_Text under study:_
Saturday, July 21, 2018

The days begin to blur here – in and around Alghero Sardinia














Images of some of the best days ever. 


July 16
Lazy day in the country.
Good mood has returned.
The teenager plays guitar.
I do yoga and read and edit all morning.
Later, we go swimming at Vignolo beach, the bluest waters.
The little one wrestles and battles with me.
I’m prisoner c37.
A drink at Jakita, a bar on the beach.
A late dinner that takes for ever and ever and ever.
The country is lovely.

July 17th
We say goodbye to Agriturismo Nuraghe Tuttusoni, our little agiturismo, bidding our hosts goodbye. I look Sea and Sardinia in Italian over breakfast.
And make our way out in search of the bluest waters we can find. But it’s hard to match the first day.  Past Sassari, we drive to Stintino beach.  Arriving we see waves of the dreaded beach chairs and umbrellas, the signs of an overcrowded beach.  There isn’t a place to park.

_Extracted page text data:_
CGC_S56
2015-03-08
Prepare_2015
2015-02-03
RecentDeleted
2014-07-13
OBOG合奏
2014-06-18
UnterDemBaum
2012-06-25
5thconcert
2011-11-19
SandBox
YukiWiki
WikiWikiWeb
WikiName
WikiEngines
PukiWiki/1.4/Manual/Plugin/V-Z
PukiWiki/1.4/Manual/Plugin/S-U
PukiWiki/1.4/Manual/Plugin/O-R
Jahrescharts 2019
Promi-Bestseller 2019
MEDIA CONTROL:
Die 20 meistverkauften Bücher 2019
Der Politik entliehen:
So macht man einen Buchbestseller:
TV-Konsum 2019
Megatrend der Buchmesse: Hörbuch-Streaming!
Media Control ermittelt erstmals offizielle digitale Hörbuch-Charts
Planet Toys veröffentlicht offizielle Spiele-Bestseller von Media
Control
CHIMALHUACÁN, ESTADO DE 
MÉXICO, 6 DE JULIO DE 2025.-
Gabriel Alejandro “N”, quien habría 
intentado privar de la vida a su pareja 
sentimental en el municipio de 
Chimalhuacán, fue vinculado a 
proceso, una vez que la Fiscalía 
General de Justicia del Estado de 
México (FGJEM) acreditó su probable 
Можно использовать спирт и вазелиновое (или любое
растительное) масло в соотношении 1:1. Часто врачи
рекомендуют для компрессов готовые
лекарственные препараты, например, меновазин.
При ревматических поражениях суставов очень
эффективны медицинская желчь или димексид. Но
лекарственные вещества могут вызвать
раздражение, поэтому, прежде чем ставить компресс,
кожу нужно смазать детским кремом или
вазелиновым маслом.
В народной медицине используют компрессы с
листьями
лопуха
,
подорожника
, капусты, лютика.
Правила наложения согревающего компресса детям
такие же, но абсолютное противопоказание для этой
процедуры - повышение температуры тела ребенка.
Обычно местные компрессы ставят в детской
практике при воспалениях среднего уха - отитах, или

_Work to complete:_ In the travel journal, what is the name of the bar on the beach where a drink is had on July 16?

_Exercise answer:_ Jakita